▸ Problem to work on
Print out each entry without alteration, and keep the pictures out.

*** Records for the exercise ***

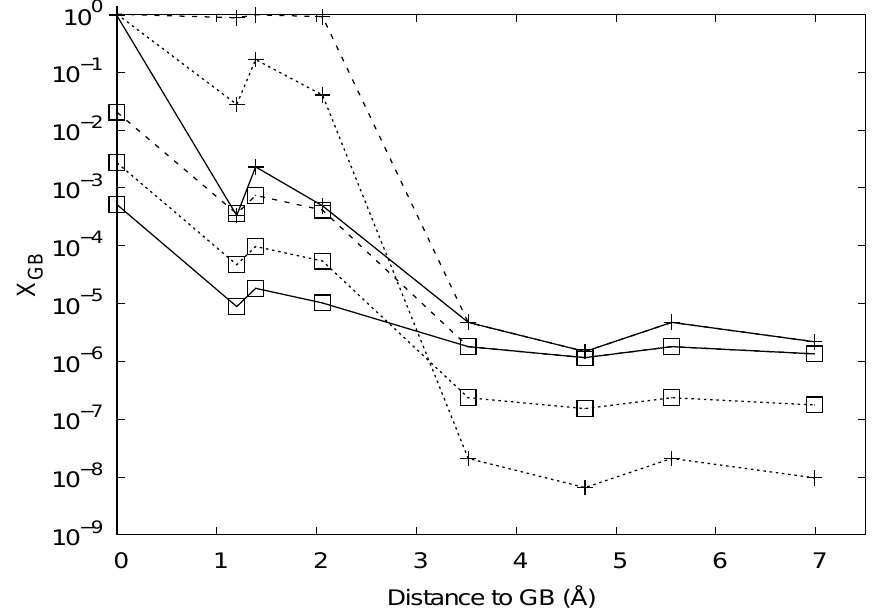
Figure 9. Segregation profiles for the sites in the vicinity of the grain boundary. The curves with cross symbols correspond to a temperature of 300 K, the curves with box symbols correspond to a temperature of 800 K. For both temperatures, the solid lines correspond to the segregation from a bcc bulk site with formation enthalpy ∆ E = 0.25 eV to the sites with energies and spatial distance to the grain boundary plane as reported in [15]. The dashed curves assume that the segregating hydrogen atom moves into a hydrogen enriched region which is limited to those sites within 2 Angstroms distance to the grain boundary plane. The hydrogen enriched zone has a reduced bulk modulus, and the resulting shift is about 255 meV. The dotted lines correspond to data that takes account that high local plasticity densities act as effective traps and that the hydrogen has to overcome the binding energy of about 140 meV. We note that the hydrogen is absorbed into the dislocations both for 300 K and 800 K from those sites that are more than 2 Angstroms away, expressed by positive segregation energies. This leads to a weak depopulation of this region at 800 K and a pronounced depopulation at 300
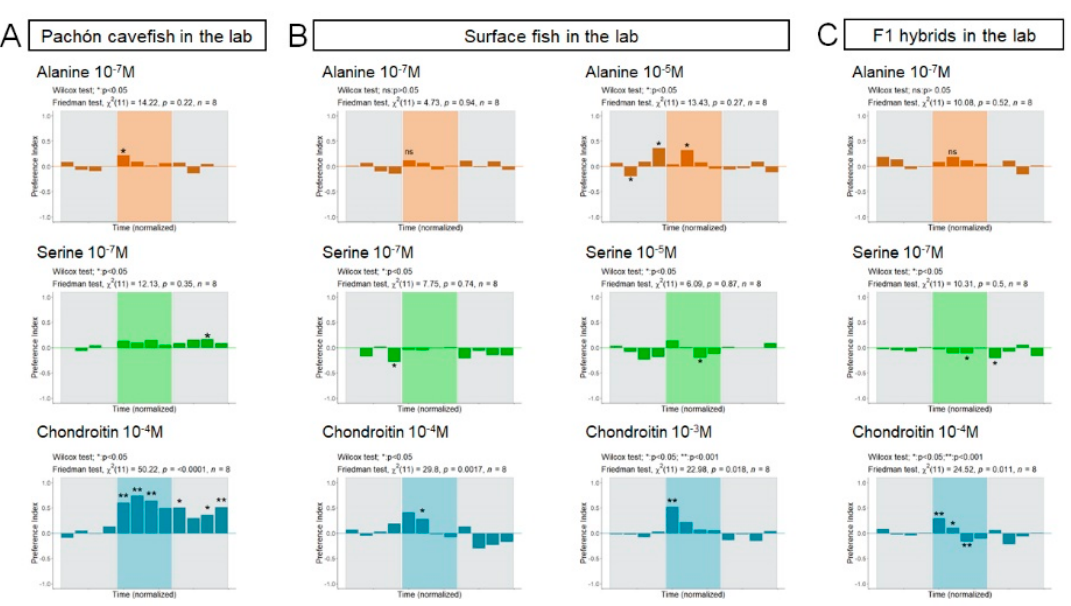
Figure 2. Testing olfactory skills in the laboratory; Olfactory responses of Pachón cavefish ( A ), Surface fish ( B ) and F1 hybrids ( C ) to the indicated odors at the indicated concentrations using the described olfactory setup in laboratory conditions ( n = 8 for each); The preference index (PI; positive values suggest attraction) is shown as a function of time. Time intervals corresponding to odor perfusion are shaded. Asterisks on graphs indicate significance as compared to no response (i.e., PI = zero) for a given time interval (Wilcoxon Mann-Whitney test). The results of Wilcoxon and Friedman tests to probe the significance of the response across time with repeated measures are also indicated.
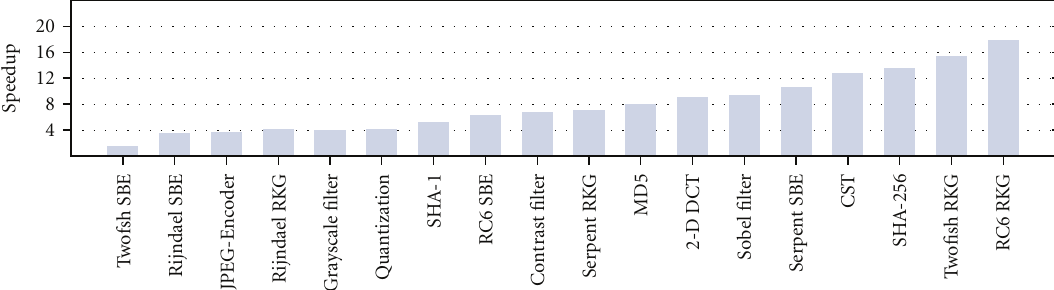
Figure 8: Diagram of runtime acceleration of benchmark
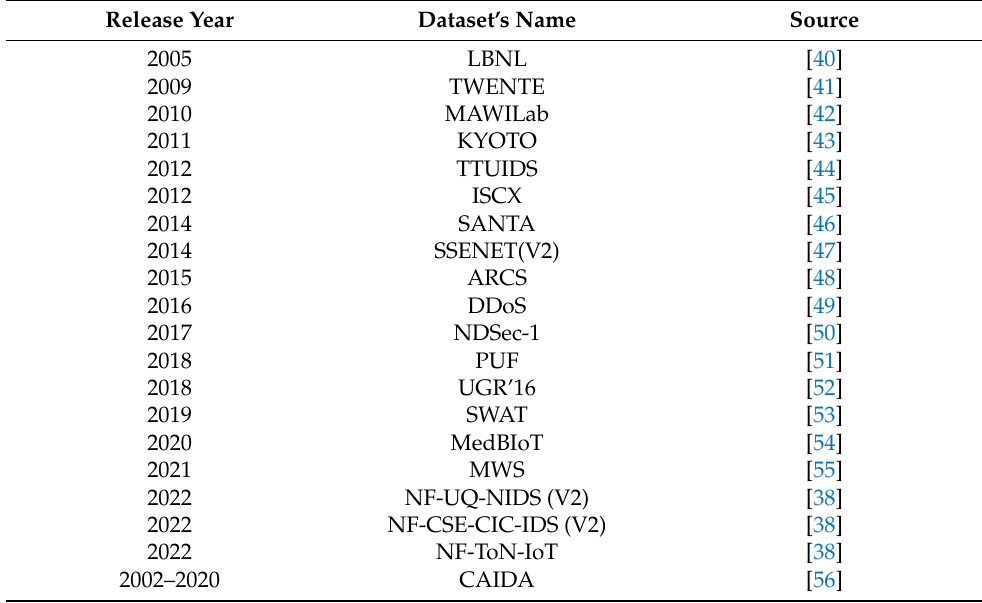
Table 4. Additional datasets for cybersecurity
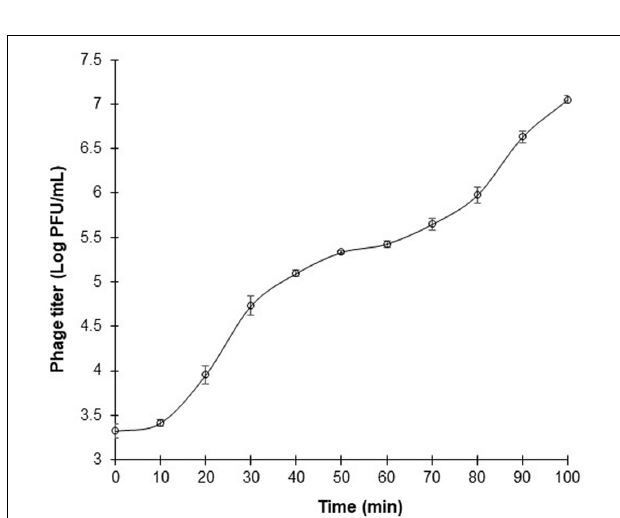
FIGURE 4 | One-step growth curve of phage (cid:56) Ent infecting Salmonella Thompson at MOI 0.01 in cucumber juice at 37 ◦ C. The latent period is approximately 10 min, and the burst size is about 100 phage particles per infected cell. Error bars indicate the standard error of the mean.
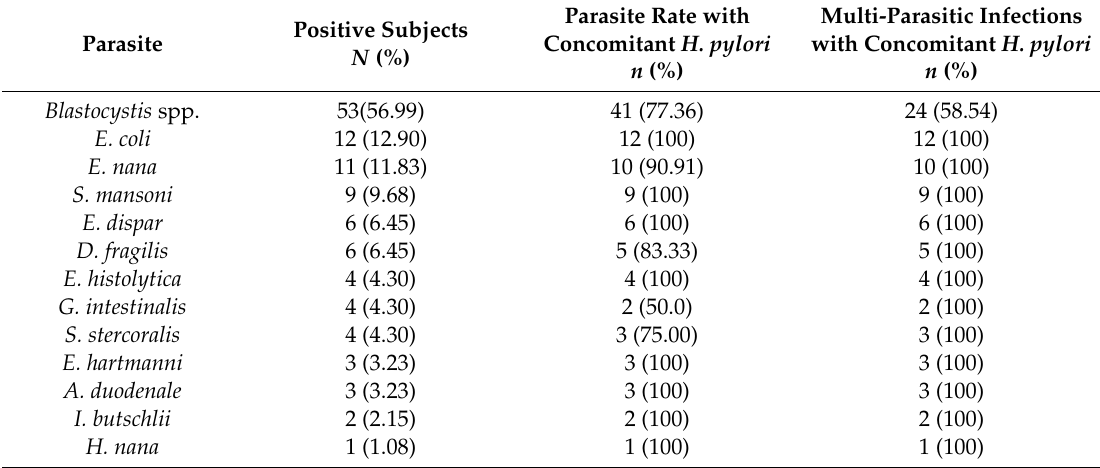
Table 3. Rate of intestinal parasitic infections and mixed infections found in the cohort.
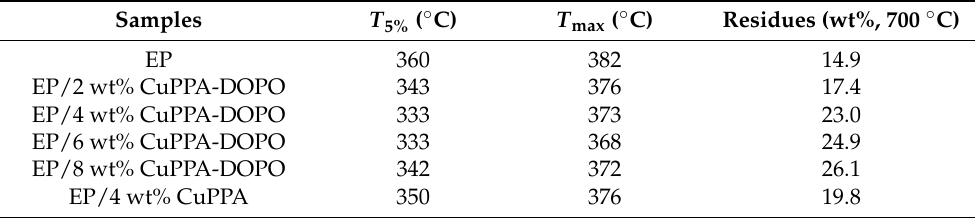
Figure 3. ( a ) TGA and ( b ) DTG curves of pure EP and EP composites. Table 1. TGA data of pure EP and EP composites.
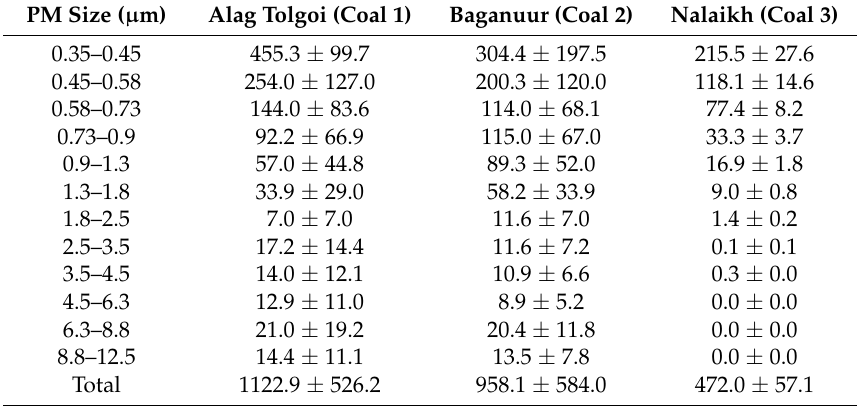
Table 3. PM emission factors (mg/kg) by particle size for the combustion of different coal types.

*** End of Records for the exercise ***

▸ Answer to this task
Figure 9. Segregation profiles for the sites in the vicinity of the grain boundary. The curves with cross symbols correspond to a temperature of 300 K, the curves with box symbols correspond to a temperature of 800 K. For both temperatures, the solid lines correspond to the segregation from a bcc bulk site with formation enthalpy ∆ E = 0.25 eV to the sites with energies and spatial distance to the grain boundary plane as reported in [15]. The dashed curves assume that the segregating hydrogen atom moves into a hydrogen enriched region which is limited to those sites within 2 Angstroms distance to the grain boundary plane. The hydrogen enriched zone has a reduced bulk modulus, and the resulting shift is about 255 meV. The dotted lines correspond to data that takes account that high local plasticity densities act as effective traps and that the hydrogen has to overcome the binding energy of about 140 meV. We note that the hydrogen is absorbed into the dislocations both for 300 K and 800 K from those sites that are more than 2 Angstroms away, expressed by positive segregation energies. This leads to a weak depopulation of this region at 800 K and a pronounced depopulation at 300
Figure 2. Testing olfactory skills in the laboratory; Olfactory responses of Pachón cavefish ( A ), Surface fish ( B ) and F1 hybrids ( C ) to the indicated odors at the indicated concentrations using the described olfactory setup in laboratory conditions ( n = 8 for each); The preference index (PI; positive values suggest attraction) is shown as a function of time. Time intervals corresponding to odor perfusion are shaded. Asterisks on graphs indicate significance as compared to no response (i.e., PI = zero) for a given time interval (Wilcoxon Mann-Whitney test). The results of Wilcoxon and Friedman tests to probe the significance of the response across time with repeated measures are also indicated.
Figure 8: Diagram of runtime acceleration of benchmark
Table 4. Additional datasets for cybersecurity
FIGURE 4 | One-step growth curve of phage (cid:56) Ent infecting Salmonella Thompson at MOI 0.01 in cucumber juice at 37 ◦ C. The latent period is approximately 10 min, and the burst size is about 100 phage particles per infected cell. Error bars indicate the standard error of the mean.
Table 3. Rate of intestinal parasitic infections and mixed infections found in the cohort.
Figure 3. ( a ) TGA and ( b ) DTG curves of pure EP and EP composites. Table 1. TGA data of pure EP and EP composites.
Table 3. PM emission factors (mg/kg) by particle size for the combustion of different coal types.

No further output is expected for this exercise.